***** Selected excerpt *****

17th - 20th February 2015

During an inspection of Community health inpatient services

We rated this services overall as requires improvement

Standards in place across community inpatient services were variable and in some areas there was need for improvement.

Systems were in place to keep patients safe and staffs were aware of these however feedback about incidents to staff was inconsistent and dependent on the types of risk reported.

Staff had reported the continued practice of inappropriate referrals but there was little evidence that actions had been taken to minimise the risks these transfers posed for the patients.

Although staffing levels met the needs of the patients at the time of our inspection there was a significant number of vacancies in some areas. Information received from the trust demonstrated that vacancies within the inpatient nursing teams was just below 15% with temporary staff both bank and agency staff being used to address any staffing shortfalls. However such staff were not always available. Information provided by the trust showed only 64% of requested shifts were filled on occasions. There was also a significant level sickness, for the whole trust at 4.28%. This was almost equally divided equally between long term and short term sickness absence.

Nursing assessments and care plans were used but they were not always personalised or holistic to enable people to maximise their health and well-being. Access and response to translation service needs were limited and not always sufficient to meet patient’s needs. Monitoring of fluid intake was not fully completed or evaluated which meant there was a risk of ineffective nutritional management and lack of fluid intake. The quality of patient’s records varied between units.

Appropriate equipment checks of resuscitation equipment were not always carried out consistently across all inpatient areas.

Hand washing practices were inconsistently practiced when delivering care between patients. Staff uptake of some aspects of mandatory training was below the trust’s target.

There was a strong focus on discharge planning which was commenced on admission to the community in-patient wards.

Overall inpatient services at the trust were caring. Patients mostly received compassionate care however patient’s privacy and dignity were not always respected.

Patients were involved in the planning and delivery of their care and were provided with appropriate emotional support. Patients spoke well of the care they received and felt staff were mostly caring and kind.

*****

**Task set:**
A) Print the part of the inspection report on community inpatient services that runs from "Nursing assessments and" up to and including "the trust’s target.", without changing anything.
B) Summarize the inspection report on community inpatient services in two sentences.
C) Extend the inspection report on community inpatient services, starting right after its final sentence.

***** Information supplied *****

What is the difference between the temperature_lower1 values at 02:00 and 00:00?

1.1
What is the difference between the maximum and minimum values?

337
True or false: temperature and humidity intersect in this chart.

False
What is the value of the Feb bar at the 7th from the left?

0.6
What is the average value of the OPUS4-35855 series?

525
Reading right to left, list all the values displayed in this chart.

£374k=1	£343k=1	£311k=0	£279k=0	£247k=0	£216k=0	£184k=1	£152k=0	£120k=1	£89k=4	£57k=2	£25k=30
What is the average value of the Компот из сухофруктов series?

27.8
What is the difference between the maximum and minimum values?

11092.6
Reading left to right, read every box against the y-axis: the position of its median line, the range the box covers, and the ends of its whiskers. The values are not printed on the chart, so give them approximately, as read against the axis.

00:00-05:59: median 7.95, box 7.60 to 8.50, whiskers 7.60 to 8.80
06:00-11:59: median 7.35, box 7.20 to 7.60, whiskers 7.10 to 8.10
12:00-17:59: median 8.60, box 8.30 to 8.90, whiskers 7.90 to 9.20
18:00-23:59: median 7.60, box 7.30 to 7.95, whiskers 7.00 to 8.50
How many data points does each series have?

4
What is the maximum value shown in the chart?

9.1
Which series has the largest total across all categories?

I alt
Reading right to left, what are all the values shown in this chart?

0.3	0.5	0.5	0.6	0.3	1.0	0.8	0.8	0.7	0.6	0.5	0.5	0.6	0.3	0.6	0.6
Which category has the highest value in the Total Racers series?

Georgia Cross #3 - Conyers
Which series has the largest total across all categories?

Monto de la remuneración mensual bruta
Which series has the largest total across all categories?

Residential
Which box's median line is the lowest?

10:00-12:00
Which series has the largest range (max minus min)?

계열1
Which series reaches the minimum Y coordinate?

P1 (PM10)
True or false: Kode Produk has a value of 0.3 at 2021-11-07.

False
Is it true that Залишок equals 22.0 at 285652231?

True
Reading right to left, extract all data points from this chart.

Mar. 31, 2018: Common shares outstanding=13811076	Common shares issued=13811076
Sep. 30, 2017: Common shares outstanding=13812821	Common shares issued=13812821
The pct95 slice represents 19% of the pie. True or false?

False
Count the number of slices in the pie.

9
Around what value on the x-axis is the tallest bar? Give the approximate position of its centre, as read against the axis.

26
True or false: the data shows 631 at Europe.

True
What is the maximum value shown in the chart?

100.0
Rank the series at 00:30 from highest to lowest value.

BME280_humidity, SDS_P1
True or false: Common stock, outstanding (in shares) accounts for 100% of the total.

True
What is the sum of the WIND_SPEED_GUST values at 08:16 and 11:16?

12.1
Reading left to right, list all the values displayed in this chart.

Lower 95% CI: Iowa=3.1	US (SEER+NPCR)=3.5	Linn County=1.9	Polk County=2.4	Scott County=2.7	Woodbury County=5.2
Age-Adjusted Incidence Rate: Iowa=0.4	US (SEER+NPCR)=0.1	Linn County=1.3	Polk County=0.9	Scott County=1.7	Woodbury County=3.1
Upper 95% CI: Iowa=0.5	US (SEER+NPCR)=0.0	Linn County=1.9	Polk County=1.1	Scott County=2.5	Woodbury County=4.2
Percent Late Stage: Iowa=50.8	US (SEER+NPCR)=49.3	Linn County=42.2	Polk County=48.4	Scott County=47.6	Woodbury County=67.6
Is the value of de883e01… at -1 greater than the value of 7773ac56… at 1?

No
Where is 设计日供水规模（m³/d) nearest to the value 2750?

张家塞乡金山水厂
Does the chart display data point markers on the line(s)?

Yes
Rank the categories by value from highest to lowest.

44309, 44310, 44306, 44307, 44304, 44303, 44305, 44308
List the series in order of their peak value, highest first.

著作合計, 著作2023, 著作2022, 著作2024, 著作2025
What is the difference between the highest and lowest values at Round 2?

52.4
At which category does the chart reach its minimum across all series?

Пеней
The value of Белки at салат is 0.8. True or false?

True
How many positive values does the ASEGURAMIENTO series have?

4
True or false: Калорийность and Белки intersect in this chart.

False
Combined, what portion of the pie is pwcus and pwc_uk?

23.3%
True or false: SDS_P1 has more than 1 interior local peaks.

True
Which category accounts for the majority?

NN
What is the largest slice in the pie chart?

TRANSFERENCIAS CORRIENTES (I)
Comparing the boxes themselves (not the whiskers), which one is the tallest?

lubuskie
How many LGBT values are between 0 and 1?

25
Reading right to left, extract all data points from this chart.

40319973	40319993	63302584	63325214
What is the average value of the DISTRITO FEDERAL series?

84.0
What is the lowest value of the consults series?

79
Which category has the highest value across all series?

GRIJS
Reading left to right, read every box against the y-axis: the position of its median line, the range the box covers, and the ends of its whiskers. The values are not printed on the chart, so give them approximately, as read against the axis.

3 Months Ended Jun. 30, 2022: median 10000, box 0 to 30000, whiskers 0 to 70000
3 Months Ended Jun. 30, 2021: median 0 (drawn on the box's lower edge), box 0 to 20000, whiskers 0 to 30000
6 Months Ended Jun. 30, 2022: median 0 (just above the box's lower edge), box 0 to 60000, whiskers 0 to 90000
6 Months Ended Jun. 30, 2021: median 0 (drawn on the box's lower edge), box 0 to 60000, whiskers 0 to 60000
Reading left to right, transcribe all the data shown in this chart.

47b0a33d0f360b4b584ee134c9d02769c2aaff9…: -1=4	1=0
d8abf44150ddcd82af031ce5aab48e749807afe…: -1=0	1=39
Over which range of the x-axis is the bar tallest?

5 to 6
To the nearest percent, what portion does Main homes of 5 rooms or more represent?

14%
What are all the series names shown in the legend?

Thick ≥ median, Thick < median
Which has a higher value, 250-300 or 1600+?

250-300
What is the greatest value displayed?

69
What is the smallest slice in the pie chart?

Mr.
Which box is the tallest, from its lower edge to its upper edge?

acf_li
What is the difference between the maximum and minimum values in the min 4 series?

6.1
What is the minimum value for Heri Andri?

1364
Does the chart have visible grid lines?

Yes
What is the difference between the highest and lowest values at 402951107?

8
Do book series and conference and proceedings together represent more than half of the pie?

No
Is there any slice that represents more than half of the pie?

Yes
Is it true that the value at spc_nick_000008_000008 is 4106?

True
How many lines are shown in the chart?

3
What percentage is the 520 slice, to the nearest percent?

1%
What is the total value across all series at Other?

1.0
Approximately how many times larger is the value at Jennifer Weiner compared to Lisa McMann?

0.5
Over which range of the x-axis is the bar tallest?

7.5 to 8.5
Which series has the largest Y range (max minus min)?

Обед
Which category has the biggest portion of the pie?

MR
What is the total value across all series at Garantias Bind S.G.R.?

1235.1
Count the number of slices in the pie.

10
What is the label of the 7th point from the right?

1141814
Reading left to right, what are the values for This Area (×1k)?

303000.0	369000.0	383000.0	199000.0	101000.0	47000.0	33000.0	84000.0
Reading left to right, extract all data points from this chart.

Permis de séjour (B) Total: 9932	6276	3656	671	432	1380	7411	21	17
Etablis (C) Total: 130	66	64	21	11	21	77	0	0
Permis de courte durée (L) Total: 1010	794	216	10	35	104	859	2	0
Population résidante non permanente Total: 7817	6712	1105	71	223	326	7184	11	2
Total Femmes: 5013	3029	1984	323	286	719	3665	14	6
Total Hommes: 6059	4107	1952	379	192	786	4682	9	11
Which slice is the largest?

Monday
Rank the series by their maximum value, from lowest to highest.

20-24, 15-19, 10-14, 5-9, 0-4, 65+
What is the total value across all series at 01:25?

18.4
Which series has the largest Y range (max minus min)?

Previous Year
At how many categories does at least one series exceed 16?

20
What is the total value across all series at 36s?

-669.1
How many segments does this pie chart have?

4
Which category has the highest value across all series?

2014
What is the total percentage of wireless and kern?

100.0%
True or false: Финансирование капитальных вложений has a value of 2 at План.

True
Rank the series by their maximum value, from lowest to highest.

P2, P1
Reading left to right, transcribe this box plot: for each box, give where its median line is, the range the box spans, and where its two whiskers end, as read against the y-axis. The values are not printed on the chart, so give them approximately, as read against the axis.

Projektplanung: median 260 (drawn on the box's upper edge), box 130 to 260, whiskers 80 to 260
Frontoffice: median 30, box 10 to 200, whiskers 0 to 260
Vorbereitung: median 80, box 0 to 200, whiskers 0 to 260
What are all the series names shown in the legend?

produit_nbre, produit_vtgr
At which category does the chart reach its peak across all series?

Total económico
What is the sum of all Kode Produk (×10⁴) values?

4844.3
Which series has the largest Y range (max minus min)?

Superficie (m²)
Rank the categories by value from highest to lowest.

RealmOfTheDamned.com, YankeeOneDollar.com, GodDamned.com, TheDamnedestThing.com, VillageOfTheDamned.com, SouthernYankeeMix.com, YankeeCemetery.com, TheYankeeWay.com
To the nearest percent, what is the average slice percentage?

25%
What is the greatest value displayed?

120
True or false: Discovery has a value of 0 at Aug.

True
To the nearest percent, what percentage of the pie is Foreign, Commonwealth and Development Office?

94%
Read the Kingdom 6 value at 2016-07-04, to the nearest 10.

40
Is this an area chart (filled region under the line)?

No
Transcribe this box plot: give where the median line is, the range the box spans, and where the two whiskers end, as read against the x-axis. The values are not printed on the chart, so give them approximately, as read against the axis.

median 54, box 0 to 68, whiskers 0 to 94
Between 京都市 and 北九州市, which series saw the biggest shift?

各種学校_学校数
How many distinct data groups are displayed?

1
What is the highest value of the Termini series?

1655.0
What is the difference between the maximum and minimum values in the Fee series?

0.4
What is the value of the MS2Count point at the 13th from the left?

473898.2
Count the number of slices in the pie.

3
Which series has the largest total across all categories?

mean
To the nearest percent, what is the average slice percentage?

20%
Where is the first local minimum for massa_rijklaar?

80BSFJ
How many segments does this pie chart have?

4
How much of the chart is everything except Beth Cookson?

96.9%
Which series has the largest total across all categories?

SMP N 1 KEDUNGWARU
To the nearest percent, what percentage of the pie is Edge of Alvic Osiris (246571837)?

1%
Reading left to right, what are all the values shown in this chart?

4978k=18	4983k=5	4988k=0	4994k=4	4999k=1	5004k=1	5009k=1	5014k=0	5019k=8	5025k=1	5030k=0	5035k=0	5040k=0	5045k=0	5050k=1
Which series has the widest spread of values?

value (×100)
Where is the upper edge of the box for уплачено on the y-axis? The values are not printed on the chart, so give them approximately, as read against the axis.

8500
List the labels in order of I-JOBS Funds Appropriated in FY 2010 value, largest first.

*****

**Solved tasks:**
A)
Nursing assessments and care plans were used but they were not always personalised or holistic to enable people to maximise their health and well-being. Access and response to translation service needs were limited and not always sufficient to meet patient’s needs. Monitoring of fluid intake was not fully completed or evaluated which meant there was a risk of ineffective nutritional management and lack of fluid intake. The quality of patient’s records varied between units.

Appropriate equipment checks of resuscitation equipment were not always carried out consistently across all inpatient areas.

Hand washing practices were inconsistently practiced when delivering care between patients. Staff uptake of some aspects of mandatory training was below the trust’s target.

B) Community health inpatient services were rated as requiring improvement, with variable standards, inconsistent incident feedback, significant staff vacancies, incomplete fluid monitoring, and inconsistent resuscitation equipment checks and hand washing. Patients mostly received compassionate care and were involved in planning it, although their privacy and dignity were not always respected.

C)
There was an integrated approach to planning and delivering care in a way that supported people to receive and access care as close to their home as possible. Dementia champions had been introduced to help ensure best practice was used to meet the needs of these vulnerable people. Staff showed an awareness of the need to respect different cultures and religious needs.

Complaints were taken investigated and changes made where appropriate.

In most wards we found medicines were safely managed. Staff were aware of safeguarding procedures and knew how to report safeguarding concerns. Services were provided in clean and hygienic environments, which helped protect patients from the risk of infection.

There was evidence care and treatment was provided in line with national guidance. Multidisciplinary teams worked effectively together to provide care for patients. Food provision was positively rated by patients

The management of pain relief and use of recognised tools to assist assessment of pain levels varied between wards.

Generally, we found there were effective induction programmes provided including induction for students and agency staff. Staff received annual appraisals. There were opportunities for professional development of staff. Staff reported there was good local leadership and that most managers were thought to be approachable and supportive.

Governance processes were in place and there was evidence of effective use of patient feedback to improve services. Leadership training for staff was being provided and innovation amongst teams was encouraged to help develop and improve services.